Une des lectures qui m’a le plus marquée est celle de Tom Seaman, Diagnosis Dystonia: Navigating the Journey (Shadow Panther Press, 2015). Il explique aux personnes non atteintes de cette maladie comment une personne atteinte se sent ; et cela m’a aidée à prendre conscience de beaucoup de sensations que l’on ne peut pas forcément voir. Il existe en effet un réel décalage entre ce qui peut être vu de l’extérieur et ce que ressent le patient tous les jours. Dans un passage du livre, l’auteur explique comment quelqu’un qui n’est pas atteint de cette maladie peut comprendre ce qu’une personne touchée par la dystonie cervicale sent en permanence : il décrit la sensation permanente comme si vous deviez plier votre bras et contracter les muscles en serrant le point, tout en essayant dans le même temps de le déplier. Voila ce que vivent les personnes atteintes de dystonie cervicale tous les jours. J’ai lu ce livre fin novembre 2017. Cela m’a pris, et je le dis aujourd’hui avec un certain regret, deux ou trois mois pour comprendre une chose aussi simple : ce sont des muscles qui « tirent » en permanence et qu’on ne peut pas contrôler.

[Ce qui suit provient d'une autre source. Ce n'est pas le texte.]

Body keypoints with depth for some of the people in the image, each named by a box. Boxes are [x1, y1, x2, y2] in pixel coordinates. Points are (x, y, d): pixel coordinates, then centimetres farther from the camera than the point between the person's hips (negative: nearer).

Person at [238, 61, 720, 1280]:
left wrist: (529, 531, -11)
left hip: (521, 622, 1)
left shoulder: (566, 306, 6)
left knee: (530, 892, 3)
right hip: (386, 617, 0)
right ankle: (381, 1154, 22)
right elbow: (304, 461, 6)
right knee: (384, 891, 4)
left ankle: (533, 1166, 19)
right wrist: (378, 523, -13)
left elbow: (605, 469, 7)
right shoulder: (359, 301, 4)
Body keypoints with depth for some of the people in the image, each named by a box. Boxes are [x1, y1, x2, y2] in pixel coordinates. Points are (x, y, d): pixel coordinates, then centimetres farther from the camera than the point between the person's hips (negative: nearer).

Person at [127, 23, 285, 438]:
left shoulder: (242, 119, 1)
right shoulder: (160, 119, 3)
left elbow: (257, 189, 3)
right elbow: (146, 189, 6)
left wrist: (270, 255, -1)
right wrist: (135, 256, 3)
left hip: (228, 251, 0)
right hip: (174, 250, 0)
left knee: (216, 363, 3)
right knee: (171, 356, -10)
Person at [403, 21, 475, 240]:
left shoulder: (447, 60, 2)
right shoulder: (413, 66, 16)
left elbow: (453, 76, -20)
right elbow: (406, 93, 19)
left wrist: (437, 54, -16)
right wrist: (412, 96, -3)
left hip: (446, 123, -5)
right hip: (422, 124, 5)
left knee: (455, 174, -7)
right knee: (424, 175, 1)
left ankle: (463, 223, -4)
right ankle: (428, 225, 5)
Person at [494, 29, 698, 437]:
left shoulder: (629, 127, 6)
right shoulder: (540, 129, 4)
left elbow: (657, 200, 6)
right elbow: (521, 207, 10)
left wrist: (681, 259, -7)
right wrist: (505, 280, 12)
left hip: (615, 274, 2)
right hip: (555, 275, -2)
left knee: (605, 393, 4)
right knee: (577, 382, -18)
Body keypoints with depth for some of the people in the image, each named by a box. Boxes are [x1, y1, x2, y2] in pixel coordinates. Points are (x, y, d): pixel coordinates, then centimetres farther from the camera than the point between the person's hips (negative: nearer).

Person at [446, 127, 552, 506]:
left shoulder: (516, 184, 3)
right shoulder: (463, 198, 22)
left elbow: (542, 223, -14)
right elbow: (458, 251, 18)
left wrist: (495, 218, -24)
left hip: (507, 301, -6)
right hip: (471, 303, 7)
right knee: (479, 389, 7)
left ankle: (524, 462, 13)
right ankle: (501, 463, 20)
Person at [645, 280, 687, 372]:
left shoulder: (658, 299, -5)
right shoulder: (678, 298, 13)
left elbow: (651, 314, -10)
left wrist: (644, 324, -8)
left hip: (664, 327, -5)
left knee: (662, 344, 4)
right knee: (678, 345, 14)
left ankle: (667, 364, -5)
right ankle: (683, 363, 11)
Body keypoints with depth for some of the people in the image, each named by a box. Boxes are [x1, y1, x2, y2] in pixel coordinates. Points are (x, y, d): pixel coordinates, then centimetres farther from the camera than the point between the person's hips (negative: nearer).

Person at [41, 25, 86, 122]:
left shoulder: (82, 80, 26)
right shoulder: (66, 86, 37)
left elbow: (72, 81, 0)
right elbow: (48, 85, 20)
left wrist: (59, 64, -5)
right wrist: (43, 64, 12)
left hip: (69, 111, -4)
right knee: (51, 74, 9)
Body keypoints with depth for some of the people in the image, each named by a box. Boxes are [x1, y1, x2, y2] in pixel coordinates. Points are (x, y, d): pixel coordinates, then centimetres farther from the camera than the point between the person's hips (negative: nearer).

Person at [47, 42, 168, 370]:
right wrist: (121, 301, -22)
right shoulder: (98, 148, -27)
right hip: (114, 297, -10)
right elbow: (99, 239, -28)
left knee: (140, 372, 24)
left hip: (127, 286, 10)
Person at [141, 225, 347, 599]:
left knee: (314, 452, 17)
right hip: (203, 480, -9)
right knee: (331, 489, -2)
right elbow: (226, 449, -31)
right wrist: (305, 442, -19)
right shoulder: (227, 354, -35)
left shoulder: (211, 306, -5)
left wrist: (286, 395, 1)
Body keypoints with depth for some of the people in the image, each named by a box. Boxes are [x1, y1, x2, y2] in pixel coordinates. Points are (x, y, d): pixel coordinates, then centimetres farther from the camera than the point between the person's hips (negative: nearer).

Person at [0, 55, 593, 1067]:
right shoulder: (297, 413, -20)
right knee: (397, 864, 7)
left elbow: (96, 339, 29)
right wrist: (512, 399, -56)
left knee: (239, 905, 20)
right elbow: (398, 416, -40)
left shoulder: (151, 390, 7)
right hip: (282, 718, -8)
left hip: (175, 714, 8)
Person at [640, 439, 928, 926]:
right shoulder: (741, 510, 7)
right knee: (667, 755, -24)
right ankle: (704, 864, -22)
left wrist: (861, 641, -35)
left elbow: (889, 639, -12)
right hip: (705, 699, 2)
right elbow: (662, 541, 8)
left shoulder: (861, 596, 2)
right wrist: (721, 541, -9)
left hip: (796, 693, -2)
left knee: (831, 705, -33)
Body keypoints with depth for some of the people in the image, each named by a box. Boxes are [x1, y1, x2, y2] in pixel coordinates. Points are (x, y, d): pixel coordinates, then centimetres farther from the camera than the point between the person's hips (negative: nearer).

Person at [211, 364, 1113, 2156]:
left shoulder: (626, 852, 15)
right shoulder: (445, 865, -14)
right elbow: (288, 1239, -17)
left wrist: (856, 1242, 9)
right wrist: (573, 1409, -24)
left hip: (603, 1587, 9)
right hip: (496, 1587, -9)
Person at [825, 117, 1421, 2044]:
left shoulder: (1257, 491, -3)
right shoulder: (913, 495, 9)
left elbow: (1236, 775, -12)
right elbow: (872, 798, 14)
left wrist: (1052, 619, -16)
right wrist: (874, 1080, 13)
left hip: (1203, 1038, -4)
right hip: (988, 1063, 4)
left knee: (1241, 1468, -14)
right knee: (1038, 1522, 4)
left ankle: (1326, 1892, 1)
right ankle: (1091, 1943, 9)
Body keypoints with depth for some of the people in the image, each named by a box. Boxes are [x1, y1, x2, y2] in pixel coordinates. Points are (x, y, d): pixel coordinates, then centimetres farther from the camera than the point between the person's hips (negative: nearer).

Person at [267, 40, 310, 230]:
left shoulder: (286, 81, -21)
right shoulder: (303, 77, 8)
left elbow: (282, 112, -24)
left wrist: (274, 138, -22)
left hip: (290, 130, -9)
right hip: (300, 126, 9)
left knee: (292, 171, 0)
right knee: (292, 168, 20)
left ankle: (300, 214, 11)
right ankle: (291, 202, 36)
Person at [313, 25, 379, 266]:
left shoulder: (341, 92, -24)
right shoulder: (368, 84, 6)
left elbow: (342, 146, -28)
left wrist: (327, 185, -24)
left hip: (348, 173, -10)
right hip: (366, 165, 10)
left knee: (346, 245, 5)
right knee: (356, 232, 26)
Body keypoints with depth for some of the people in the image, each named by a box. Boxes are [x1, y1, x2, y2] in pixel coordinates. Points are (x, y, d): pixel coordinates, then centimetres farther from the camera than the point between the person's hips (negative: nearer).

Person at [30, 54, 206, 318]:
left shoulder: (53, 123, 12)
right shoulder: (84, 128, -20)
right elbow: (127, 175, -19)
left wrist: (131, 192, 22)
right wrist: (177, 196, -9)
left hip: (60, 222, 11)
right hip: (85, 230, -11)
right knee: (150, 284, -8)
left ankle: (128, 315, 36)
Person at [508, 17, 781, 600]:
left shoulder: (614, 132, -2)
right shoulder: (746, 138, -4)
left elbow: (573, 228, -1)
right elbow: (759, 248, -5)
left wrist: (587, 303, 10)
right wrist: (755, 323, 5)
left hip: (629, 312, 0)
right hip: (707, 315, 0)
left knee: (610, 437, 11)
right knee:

Je pense qu’à l’instar des patients, l’entourage proche tel que le conjoint doit lui aussi vivre les étapes du choc, du déni, de la colère et de l’acceptation, et qu’une fois ces dures étapes traversées, il est beaucoup plus facile de faire face à toute autre difficulté. De plus, l’entourage peut aussi pleinement prendre part aux exercices d’auto-rééducation du patient : ainsi, comme mon conjoint a un torticolis droit, il a fallu que je prenne l’habitude dans les premiers mois de me placer à sa gauche lorsque nous marchions ou lorsque nous étions assis dans les transports en commun, de façon à l’inciter à tourner la tête en correction. Un autre exemple d’exercice auquel l’entourage peut participer est le suivant : afin d’encourager le patient à tonifier les muscles correcteurs, le conjoint peut se placer du côté opposé de la dystonie du patient et lancer en direction de celui-ci une balle de manière répétée. Aussi le conjoint peut apprendre à assister le patient dans certains moments sources de stress pour lui : ainsi lorsque le patient doit réaliser certaines tâches, certains mouvements en public – par exemple, ouvrir un sac, prendre des affaires de son sac, etc. Le conjoint doit toutefois garder à l’esprit le fait qu’il ne doit pas se substituer au patient dans la pratique des tâches quotidiennes, mais qu’il peut seulement l’aider en cas de besoin, en anticipant certaines situations : car le patient doit aussi être incité à se rééduquer, ce qui ne peut venir que de lui-même.
Cela fait aujourd’hui 1 an et 3 mois que nous vivons avec la dystonie cervicale – et je tiens à dire nous. Car l’être humain est incroyablement adaptable face à des circonstances difficiles : il est capable de traverser les pires expériences tout seul. Mais à quoi bon les vivre tout seul si on peut partager cette expérience avec la famille ou à deux ? Un conjoint, les parents, un frère, une sœur, un cousin, une cousine, un ami, un collègue peuvent en effet représenter tout un entourage positif de par leur expérience, leur patience, leur écoute, et leur initiative.